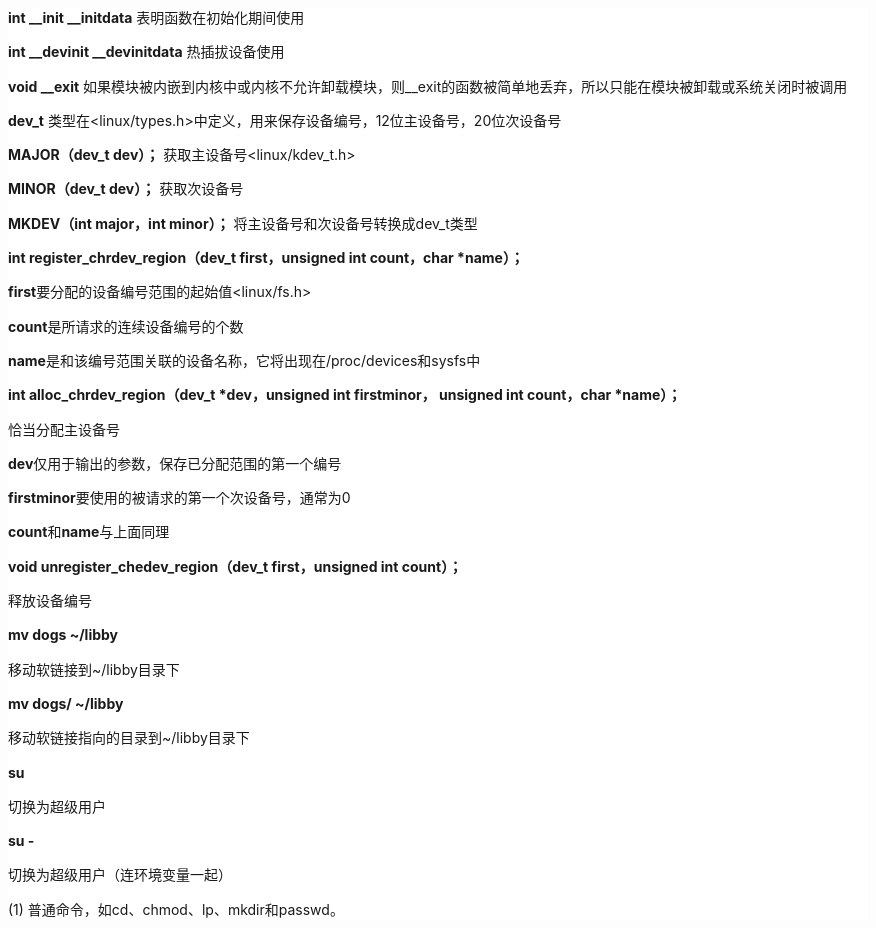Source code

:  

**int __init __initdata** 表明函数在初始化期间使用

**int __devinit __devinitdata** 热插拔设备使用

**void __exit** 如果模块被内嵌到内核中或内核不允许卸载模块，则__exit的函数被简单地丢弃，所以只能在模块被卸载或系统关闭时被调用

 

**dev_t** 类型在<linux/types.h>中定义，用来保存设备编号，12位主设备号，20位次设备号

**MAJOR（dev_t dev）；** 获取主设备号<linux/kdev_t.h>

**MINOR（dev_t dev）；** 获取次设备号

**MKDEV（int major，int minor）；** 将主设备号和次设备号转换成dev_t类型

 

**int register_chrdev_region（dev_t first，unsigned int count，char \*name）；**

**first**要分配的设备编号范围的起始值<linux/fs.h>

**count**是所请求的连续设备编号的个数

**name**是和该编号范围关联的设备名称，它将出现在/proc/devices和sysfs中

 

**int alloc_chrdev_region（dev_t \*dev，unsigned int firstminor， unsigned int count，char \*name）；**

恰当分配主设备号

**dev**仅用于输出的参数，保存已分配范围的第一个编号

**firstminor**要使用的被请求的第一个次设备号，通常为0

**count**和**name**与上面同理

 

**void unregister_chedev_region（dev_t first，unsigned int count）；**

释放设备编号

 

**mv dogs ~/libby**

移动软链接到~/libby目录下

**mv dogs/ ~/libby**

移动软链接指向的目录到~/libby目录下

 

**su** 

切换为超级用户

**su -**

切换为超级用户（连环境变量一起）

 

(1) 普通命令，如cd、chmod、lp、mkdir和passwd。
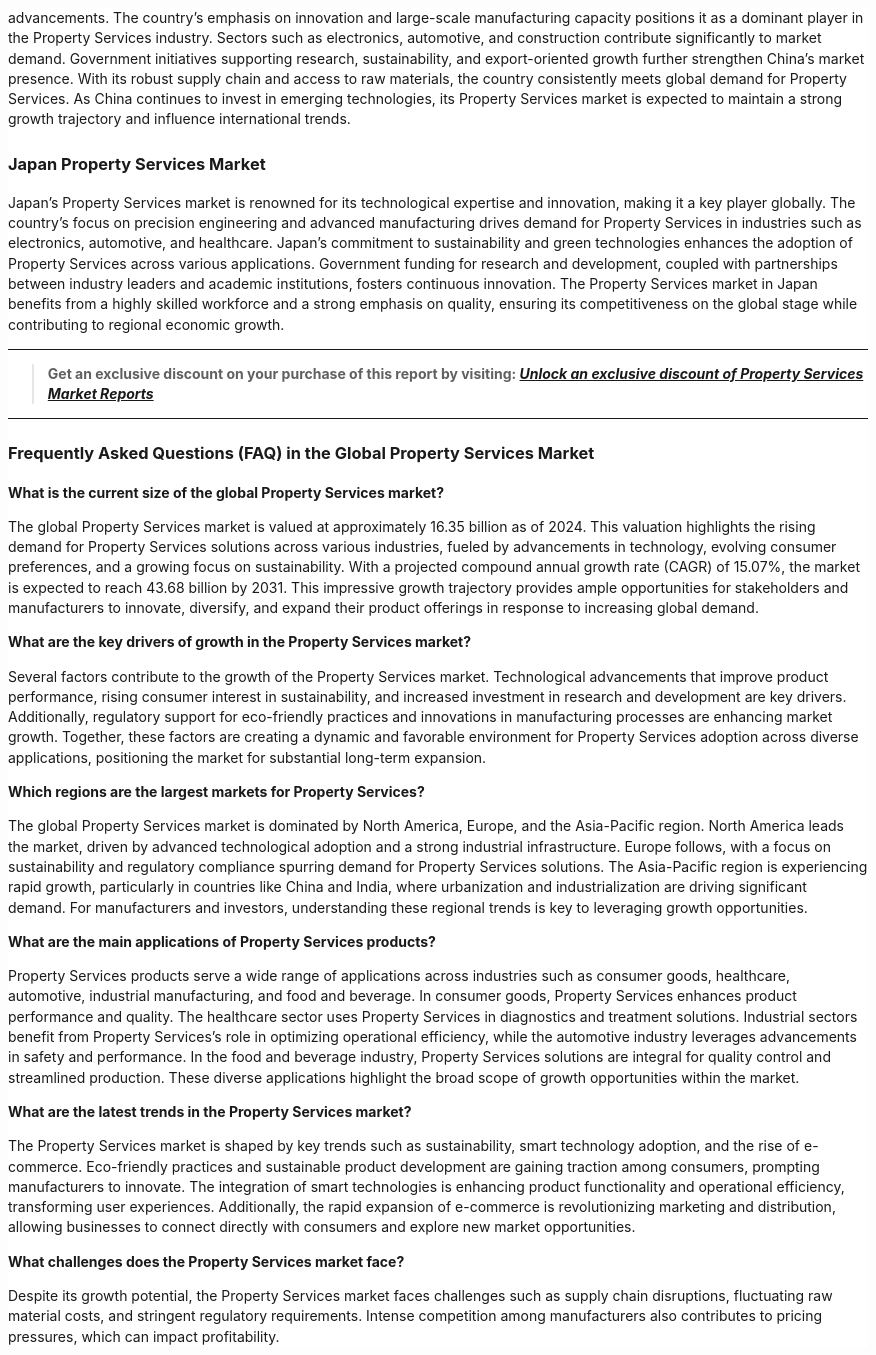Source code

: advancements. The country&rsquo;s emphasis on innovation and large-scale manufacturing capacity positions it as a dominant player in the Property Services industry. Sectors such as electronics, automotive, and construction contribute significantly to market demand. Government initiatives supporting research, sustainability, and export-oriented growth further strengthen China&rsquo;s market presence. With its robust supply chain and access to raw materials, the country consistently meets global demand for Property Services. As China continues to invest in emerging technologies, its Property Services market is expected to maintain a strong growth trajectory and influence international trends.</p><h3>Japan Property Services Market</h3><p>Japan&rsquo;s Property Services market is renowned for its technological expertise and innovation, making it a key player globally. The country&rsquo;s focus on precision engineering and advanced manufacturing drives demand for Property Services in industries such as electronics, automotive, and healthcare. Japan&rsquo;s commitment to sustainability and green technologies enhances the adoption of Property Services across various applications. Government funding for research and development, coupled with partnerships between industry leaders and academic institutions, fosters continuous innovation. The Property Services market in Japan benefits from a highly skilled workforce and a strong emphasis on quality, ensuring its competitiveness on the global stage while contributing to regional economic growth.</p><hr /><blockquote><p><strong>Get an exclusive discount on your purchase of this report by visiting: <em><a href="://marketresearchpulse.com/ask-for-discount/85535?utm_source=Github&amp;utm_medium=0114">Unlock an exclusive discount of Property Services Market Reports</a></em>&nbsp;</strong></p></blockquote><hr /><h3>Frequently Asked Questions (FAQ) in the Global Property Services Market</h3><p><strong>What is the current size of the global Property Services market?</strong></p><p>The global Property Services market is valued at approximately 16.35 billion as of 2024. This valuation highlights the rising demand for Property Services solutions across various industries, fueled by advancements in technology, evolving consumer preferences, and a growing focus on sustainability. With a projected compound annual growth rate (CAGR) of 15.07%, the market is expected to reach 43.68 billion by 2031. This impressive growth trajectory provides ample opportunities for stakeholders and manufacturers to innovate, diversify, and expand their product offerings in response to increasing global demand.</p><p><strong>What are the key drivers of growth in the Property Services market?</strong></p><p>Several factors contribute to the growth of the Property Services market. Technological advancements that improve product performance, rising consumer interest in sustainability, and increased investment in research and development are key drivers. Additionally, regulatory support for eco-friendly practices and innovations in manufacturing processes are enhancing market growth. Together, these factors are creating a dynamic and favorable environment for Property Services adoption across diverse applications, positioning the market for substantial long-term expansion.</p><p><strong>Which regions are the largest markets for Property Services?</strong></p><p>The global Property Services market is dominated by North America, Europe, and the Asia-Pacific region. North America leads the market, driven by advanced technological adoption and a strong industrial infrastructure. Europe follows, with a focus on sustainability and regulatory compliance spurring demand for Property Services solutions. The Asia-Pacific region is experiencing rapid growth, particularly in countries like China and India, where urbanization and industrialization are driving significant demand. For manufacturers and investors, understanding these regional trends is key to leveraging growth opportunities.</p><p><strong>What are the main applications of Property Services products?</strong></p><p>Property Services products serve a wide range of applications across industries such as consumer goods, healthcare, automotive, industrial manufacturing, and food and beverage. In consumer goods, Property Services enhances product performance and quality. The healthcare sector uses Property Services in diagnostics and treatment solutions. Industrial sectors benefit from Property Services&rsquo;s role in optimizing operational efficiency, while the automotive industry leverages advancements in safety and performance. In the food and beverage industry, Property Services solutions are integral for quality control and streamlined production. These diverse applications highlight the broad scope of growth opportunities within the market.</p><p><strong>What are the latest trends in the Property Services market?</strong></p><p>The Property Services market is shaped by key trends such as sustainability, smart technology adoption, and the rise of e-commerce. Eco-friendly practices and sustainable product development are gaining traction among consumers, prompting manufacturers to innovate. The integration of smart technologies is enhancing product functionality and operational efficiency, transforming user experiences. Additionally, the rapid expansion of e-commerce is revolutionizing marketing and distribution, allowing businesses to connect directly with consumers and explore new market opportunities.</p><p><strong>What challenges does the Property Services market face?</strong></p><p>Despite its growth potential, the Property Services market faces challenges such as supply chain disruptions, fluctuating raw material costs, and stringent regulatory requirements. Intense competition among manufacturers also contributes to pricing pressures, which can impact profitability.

ABOUT THIS EXERCISE
Scan the lines above for the word "unsigned". Return each one that has it.

TASK OUTPUT
**int register_chrdev_region（dev_t first，unsigned int count，char \*name）；**
**int alloc_chrdev_region（dev_t \*dev，unsigned int firstminor， unsigned int count，char \*name）；**
**void unregister_chedev_region（dev_t first，unsigned int count）；**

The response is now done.